A native of southwest Virginia, Compton graduated from Richlands High School and then went on to play starting center at West Virginia University on a full-ride scholarship from 1989 to 1992. In 1993, Compton was picked 68th overall in the third round of the NFL draft by the Detroit Lions.
“I didn’t even think about the NFL until the NFL Combine,” Compton said. “I just wanted to be the first in my family to graduate college.”
After eight years with the Lions, Compton furthered his football career with the New England Patriots before finally landing himself with the Jacksonville Jaguars to end his 12-year NFL career. Compton also notably won two Super Bowls with the Patriots in 2002 and 2004.
Compton had a young daughter at the time he was drafted to the NFL and he said that providing for his family was his top priority. Compton said that when his time with the Jaguars came to an end, he decided to move back to southwest Virginia to be a part of his three kids’ lives, as well as to start his teaching and coaching career.
“While in the NFL, I kept my teaching license renewed because that was important to me,” Compton said.
Compton got his start as a substitute teacher at Tazewell High School in January of 2007, which is when he was asked to be an assistant football coach at the school.
After spending two years coaching under Bobby White with the Tazewell Bulldogs, Compton decided to move on in order to build his resume. Compton took a head coach position with Patrick Henry High School in Glade Springs, Va where he coached three seasons before moving on to coach at the collegiate level.

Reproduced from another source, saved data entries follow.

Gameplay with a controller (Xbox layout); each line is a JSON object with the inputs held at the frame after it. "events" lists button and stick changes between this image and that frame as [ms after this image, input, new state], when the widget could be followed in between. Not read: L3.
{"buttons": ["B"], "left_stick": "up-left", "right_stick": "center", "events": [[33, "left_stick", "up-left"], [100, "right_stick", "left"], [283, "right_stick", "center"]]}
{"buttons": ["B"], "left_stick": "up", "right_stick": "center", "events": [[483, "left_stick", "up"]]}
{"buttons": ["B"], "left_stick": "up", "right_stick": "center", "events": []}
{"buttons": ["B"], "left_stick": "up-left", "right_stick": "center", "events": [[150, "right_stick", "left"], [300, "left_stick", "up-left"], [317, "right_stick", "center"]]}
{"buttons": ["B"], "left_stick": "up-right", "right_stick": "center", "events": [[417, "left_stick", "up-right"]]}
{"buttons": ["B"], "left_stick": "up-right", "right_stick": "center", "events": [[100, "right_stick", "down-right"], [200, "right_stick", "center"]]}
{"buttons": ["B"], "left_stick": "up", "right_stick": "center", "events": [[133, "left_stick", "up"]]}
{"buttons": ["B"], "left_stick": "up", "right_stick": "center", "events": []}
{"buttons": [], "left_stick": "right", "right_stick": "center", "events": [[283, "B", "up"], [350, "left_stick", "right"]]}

Compton coached for two seasons at Fairmont State University, and for two seasons at Bluefield College. He then moved on to coach for Concord University before finding his home at UVa-Wise.
Compton said after leaving Concord, he was unsure of whether he wanted to take a year off, or to continue coaching. But Compton got the opportunity to interview with Cavaliers head coach Dane Damron and is now in his third season here at UVa-Wise.
“The biggest advice I could give at any level of football whether it is Division I or Division III, what you put on film, what you do in practice, and how you perform at a game is what matters,” Compton said. “Once they [NFL scouts] get your name, if you get lucky enough to have a scout come watch you practice, you have to have a great practice because people come to compete, and there is always someone out there trying to replace you.”
Compton said that the NFL never seemed realistic to him. He said “a lot of kids have a blurred perspective, but the NFL is an elite group of athletes.” Compton said that academics are of the upmost importance to him.
“The only way to compete [in the NFL] is to outwork, out study, and perform.” He said to, “focus on the little things because the big things will take care of itself.”
Compton worked for everything he’s had in life; his mother was a nurse and his father was a coal miner. He said that his mother kept him grounded and he set goals to get him where he is. Compton said, “with good luck, grace in the Lord, good things happened.”